Valley Student Builds Elementary Students’ Confidence Through Art
When Valley High School senior Ann Thomas is leading her art club at Hillside Elementary, you would never guess that she used to be “quiet and shy.” She gives clear instructions to the students she works with and readily answers their many questions. Thomas says this was not always the case. As a young student, she lacked confidence and was apprehensive about discussing her cultural identity and background. Thomas only became more willing to talk about her experiences as a first-generation U.S. citizen in high school.
“It made things more fun,” she said. “I was able to build more friendships and be more comfortable with myself.”
For her honors capstone project, she decided to build that confidence in younger students. Thomas started an art club for English Learners at Hillside Elementary school. Almost 30 second- and third-grade students work with Thomas on art projects every Wednesday after school.
“I didn’t want them to have to wait until high school to accept themselves and their backgrounds,” Thomas said.
For each class, Thomas plans meaningful projects in a variety of mediums and styles. Through winter-themed artwork, sculptures, and abstract paintings based on their favorite memories, the students share their own thoughts and feelings. She also gives them a voice in the class, taking their interests and requests into account when planning the next projects.
“They’re very open to talking to each other and learning from each other,” Thomas said. “Watching that is really satisfying.”
Thomas will continue working with the students for the rest of the year and is looking for other students who might want to lead the club in the future.
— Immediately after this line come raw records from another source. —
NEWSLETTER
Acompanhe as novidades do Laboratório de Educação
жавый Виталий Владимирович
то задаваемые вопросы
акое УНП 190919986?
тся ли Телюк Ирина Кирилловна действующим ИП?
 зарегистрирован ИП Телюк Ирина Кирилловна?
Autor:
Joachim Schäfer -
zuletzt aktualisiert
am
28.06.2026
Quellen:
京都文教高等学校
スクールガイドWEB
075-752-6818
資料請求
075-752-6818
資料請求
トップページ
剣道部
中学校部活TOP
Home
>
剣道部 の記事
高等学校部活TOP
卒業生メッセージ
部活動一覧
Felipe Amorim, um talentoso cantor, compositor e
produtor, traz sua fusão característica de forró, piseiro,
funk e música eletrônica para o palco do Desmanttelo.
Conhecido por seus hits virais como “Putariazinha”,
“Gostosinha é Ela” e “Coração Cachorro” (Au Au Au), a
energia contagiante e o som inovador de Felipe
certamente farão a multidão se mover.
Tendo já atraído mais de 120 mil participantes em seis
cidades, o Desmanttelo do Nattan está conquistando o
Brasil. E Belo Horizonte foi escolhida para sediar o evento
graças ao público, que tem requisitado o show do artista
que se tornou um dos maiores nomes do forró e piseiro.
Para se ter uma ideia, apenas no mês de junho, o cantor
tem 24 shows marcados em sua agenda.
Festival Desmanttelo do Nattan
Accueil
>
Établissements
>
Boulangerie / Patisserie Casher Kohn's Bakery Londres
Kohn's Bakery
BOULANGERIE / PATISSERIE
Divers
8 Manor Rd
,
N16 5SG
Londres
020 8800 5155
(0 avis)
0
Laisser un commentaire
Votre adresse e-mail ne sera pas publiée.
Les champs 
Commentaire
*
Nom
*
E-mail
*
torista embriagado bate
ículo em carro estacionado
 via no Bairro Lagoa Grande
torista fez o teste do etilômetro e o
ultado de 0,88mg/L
She is also searching for community venues that will display the student’s artwork. Her goal is for the students’ artwork to help start conversations about diversity and equity in the community.
“We can learn about this from textbooks, but it’s important to talk one-on-one,” she said. “It makes a more accepting environment.”
In her experience, that kind of environment can be achieved by spreading awareness. Thomas hopes the club will not only help these students accept themselves at a younger age, but also help them take part in the bigger conversation.
“This is an important work of (equity)—being able to talk about it without being so timid,” she said.
Keep an eye out for the club’s artwork at the Learning Resource Center!